Fixed bed column evaluation of phosphate adsorption and recovery from aqueous solutions using recycled steel byproducts.

Excessive phosphorus loading from anthropogenic sources is a major cause of eutrophication of natural waters. Phosphorus is also a non-renewable natural resource that cannot be substituted with other sources. The objective of this study was to determine the feasibility of using recycled steel byproducts to remove and recover phosphate from aqueous solutions. Laboratory fixed bed column experiments were conducted with recycled steel chips of different sizes to evaluate phosphate adsorption characteristics and phosphate recovery efficiencies using alkaline solutions. The results showed that phosphate adsorption onto steel chip filters was characterized by an initial fast breakthrough followed by a stable removal phase. The cumulative phosphate adsorption capacities of the steel chips were 8.43-10.4 mg P/g following 4800 empty bed volumes with a 3 min contact time and an initial concentration of 10 mg P/L. The phosphate adsorption onto steel chips was favored at low flow rates, low pH values, and low organic carbon concentrations. Sodium hydroxide solutions effectively desorbed phosphate from the steel chips. The total phosphate desorption percentages were 58.9%, 64.2%, and 83.4% after 120 empty bed volumes using 0.05 M, 0.10 M, and 0.20 M NaOH solutions, respectively. Steel chips also exhibited high phosphate adsorption and desorption capacities when treating agricultural subsurface drainage water, municipal wastewater, and stormwater runoff. Overall, the results of this study suggest that recycled steel byproducts are efficient and promising low-cost phosphate capturing materials for sustainable phosphorus management.

Evaluation of industrial by-products and natural minerals for phosphate adsorption from subsurface drainage.

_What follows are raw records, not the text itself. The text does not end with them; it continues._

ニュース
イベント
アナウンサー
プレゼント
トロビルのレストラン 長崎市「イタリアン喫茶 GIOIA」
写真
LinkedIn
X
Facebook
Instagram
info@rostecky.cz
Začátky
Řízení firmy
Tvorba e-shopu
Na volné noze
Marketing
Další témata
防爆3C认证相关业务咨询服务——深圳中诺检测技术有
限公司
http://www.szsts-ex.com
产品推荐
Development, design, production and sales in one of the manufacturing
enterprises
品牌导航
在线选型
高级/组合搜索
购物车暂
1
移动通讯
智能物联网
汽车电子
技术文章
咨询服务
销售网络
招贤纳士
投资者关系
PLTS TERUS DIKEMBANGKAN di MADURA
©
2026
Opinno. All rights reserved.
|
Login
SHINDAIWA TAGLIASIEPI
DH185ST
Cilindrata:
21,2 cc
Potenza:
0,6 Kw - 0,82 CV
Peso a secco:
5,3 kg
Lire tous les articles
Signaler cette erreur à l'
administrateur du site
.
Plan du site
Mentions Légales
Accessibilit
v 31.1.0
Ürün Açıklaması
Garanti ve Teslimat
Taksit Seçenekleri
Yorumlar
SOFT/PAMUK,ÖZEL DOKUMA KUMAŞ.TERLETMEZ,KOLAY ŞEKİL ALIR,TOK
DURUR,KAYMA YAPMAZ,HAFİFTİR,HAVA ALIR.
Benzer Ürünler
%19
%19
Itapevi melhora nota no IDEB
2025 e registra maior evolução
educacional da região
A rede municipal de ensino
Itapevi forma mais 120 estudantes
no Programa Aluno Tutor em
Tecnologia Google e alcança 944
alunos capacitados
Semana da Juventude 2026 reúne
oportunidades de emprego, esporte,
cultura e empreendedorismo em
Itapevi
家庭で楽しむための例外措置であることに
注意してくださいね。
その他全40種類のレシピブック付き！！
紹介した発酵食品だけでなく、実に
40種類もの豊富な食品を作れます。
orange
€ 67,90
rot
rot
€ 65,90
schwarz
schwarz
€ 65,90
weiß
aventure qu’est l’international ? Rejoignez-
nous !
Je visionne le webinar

Agricultural subsurface drainage has been recognized as an important pathway for phosphorus transport from soils to surface waters. Reactive permeable filters are a promising technology to remove phosphate from subsurface drainage. Three natural minerals (limestone, zeolite, and calcite) and five industrial by-products (steel slag, iron filings, and three recycled steel by-products) were evaluated for phosphate removal from subsurface drainage using batch adsorption experiments. Phosphate adsorption onto these materials was characterized by Langmuir isotherm and second-order kinetic models. The adsorption capacities increased by factors of 1.2-2.5 when temperature was increased from 5°C to 30°C. Industrial by-products exhibited phosphate adsorption capacities that were one order of magnitude higher than natural minerals. Medium-sized steel chips exhibited high phosphate adsorption capacities (1.64-3.38 mg/g) across different temperatures, pH values, organic matter concentrations, and real drainage water matrixes. The strong chemical bonds between phosphate and steel by-products prevented the release of adsorbed phosphate back to the solution. The steel by-product filter can be paired with a woodchip bioreactor for nitrate and phosphate removal. It is suggested that the phosphate filter be connected to a woodchip bioreactor after the startup phase to minimize the impact of dissolved organic matter on phosphate adsorption. The results of this study suggest that the low-cost steel by-products examined could be used as effective adsorption media for phosphate removal from subsurface drainage.